If you supply the error amplifier from the output of the LDO, which is free from the supply noise to a good extent, the output of the error amplifier's dependence on the supply voltage is further weakened.
The attached figure presents a simplistic view of this.
It needs startup because, at zero state (no currents), there is nothing pushing the amp to work. There has to be some voltage at the output of the LDO to make the error amp work linearly.
The diode connected transistor can be replaced by a resistor as well.
If the last stage of the amp is designed as a folded cascode stage, you would not require a startup circuit.

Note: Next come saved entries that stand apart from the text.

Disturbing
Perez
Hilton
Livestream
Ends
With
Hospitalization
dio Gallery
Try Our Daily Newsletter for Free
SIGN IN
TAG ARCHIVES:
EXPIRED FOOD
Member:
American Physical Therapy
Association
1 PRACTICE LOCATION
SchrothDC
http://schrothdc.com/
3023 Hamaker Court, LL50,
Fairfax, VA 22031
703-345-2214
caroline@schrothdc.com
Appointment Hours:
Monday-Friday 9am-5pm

This would make the LDO PSRR high, but then the output's supply dependence will be limited by the PSRR of the input bias current. You would then need a similar technique at the bandgap block to get to the desired spec.

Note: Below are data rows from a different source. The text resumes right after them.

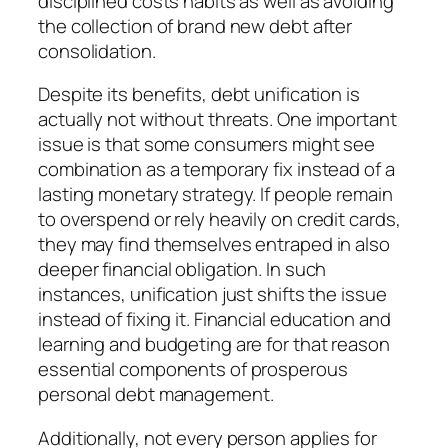
disciplined costs habits as well as avoiding
the collection of brand new debt after
consolidation.
Despite its benefits, debt unification is
actually not without threats. One important
issue is that some consumers might see
combination as a temporary fix instead of a
lasting monetary strategy. If people remain
to overspend or rely heavily on credit cards,
they may find themselves entraped in also
deeper financial obligation. In such
instances, unification just shifts the issue
instead of fixing it. Financial education and
learning and budgeting are for that reason
essential components of prosperous
personal debt management.
Additionally, not every person applies for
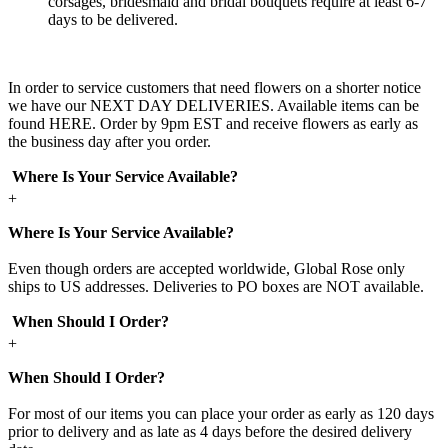
corsages, bridesmaid and bridal bouquets require at least 6-7
days to be delivered.
In order to service customers that need flowers on a shorter notice
we have our NEXT DAY DELIVERIES. Available items can be
found HERE. Order by 9pm EST and receive flowers as early as
the business day after you order.
Where Is Your Service Available?
+
Where Is Your Service Available?
Even though orders are accepted worldwide, Global Rose only
ships to US addresses. Deliveries to PO boxes are NOT available.
When Should I Order?
+
When Should I Order?
For most of our items you can place your order as early as 120 days
prior to delivery and as late as 4 days before the desired delivery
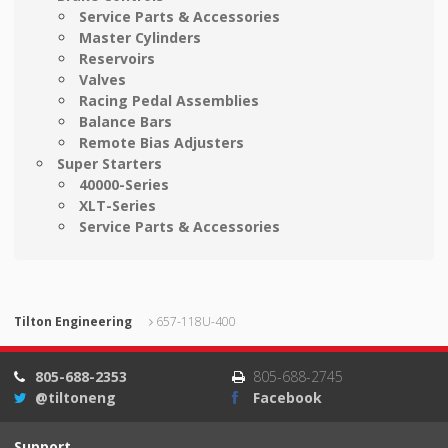
Service Parts & Accessories
Master Cylinders
Reservoirs
Valves
Racing Pedal Assemblies
Balance Bars
Remote Bias Adjusters
Super Starters
40000-Series
XLT-Series
Service Parts & Accessories
Tilton Engineering
657-118U-400
805-688-2353
805-688-2745
@tiltoneng
Facebook
Support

Yes I have done it and obtained 120dB PSRR. It is nothing new or novel. There are quite a few papers about this one. In most of the battery powered applications, something similar is used to convert the high battery output to 3V or 1.2V level., in which case every transistor except the pass transistor and it's diode will be low voltage transistors (Clearly there the intention is not high psrr but separating two voltage domains)
May I know what makes you think that this will need a min load current to work?
At very low load currents the output cap and low conductance
swing the output pole too low and it becomes dominant.
And if the output overshoots there's nothing but a high
impedance to bring it back, turning a small signal stability
problem into a large-signal one.
Some LDOs include a sink transistor to provide a minimum
output conductance and provide a pulldown capability.